Amendment to Social Fund application procedures, requiring written applications on Secretary of State-approved forms for community care grants and budgeting loans, while crisis loans generally need not be in writing. Introduces interview requirements for crisis loan applicants and provisions for third-party representation at interviews.

Reason

These procedural requirements add bureaucratic friction to accessing the Social Fund without justification. The interview requirement for crisis loans imposes particular burden on vulnerable applicants in genuine distress. While the underlying Social Fund scheme may remain, deleting these procedural regulations would allow more flexible, accessible application methods—including digital, telephone, and simplified written options—reducing administrative costs and barriers for applicants. The prescribed forms and interview mandates serve no function that cannot be achieved through simpler, less coercive means.

delete The Administrative Justice and Tribunals Council (Listed Tribunals) (Amendment) Order 2009 uksi-2009-3040 · 2009
Summary

A minor amendment Order that updates the table of tribunals listed under the Administrative Justice and Tribunals Council (Listed Tribunals) Order 2007. It replaces the entry for 'Valuation Tribunals in England' with 'Valuation Tribunal for England' and adds the Office of the Health Professions Adjudicator to the list (except for Northern Ireland functions).

Reason

The Administrative Justice and Tribunals Council was abolished in 2013, making this entire Order obsolete. The listed tribunals serve no current function as the oversight body they were listed under no longer exists. The Health Professions Adjudicator itself was also abolished in 2015. This Order has no economic impact but represents the kind of regulatory housekeeping that accumulates without democratic scrutiny — exactly the inherited EU-era bureaucratic sediment this review aims to address.

keep The Private Security Industry Act 2001 (Amendments to Schedule 2) Order 2009 uksi-2009-3043 · 2009
Summary

This Order amends Schedule 2 of the Private Security Industry Act 2001 to add Northern Ireland-specific exclusions from regulated activities. It exempts: prisoner escort arrangements under the Criminal Justice and Public Order Act 1994; attendance centre and juvenile justice centre activities under the Criminal Justice (Children) (Northern Ireland) Order 1998; designated police support staff activities under the Police (Northern Ireland) Act 2003 (including community support officers and contracted-out staff); special constables in harbour and dock police roles; and activities related to vehicle immobilisation/removal under various Northern Ireland statutory arrangements. It also modifies licensing requirements for door supervisors at certain licensed premises, clubs, bingo halls, theatres and cinemas in Northern Ireland.

Reason

These amendments reduce regulatory burden by excluding public sector and quasi-public sector workers (prisoner escorts, police support staff, court service workers, harbour police) from private security licensing requirements where their activities are already adequately overseen by existing public authorities. Deleting these exclusions would impose redundant licensing requirements on workers already accountable to police regulations, criminal justice oversight, and employment law—adding compliance costs with no corresponding safety benefit. The amendments represent sensible deregulation of activities appropriately covered by other regulatory frameworks.
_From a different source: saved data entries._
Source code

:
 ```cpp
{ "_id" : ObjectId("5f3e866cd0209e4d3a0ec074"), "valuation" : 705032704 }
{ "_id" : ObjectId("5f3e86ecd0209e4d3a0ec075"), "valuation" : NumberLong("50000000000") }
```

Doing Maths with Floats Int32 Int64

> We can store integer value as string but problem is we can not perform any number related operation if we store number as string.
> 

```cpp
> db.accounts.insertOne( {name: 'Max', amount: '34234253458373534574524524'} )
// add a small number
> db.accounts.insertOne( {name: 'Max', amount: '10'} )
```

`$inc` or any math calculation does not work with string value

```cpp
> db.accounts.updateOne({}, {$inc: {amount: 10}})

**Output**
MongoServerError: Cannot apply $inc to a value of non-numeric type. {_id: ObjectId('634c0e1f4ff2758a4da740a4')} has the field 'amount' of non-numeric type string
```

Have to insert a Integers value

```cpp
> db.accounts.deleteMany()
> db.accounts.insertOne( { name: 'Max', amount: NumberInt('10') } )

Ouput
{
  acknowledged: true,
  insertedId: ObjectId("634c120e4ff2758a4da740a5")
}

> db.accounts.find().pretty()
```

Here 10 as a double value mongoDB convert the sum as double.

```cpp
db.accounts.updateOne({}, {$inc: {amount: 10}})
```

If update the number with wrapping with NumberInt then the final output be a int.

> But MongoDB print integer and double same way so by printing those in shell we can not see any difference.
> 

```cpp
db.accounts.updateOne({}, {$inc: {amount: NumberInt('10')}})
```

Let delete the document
delete Designated Instruments uksi-2009-3044 · 2009
Summary

Amending Order that updates the schedule of individuals subject to travel bans under the Immigration (Designation of Travel Bans) Order 2000, coming into force 11 December 2009 and revoking the 2008 amendment order.

Reason

Travel ban designations are a form of economic coercion that restrict voluntary transactions and movement, creating unintended consequences including black markets and competitive disadvantages for UK businesses. The regime grants discretionary power to designate individuals without adequate parliamentary scrutiny, and such sanctions often harm ordinary citizens of target nations more than regimes. The procedural mechanism of swapping schedules cannot justify the underlying restriction on liberty and commerce.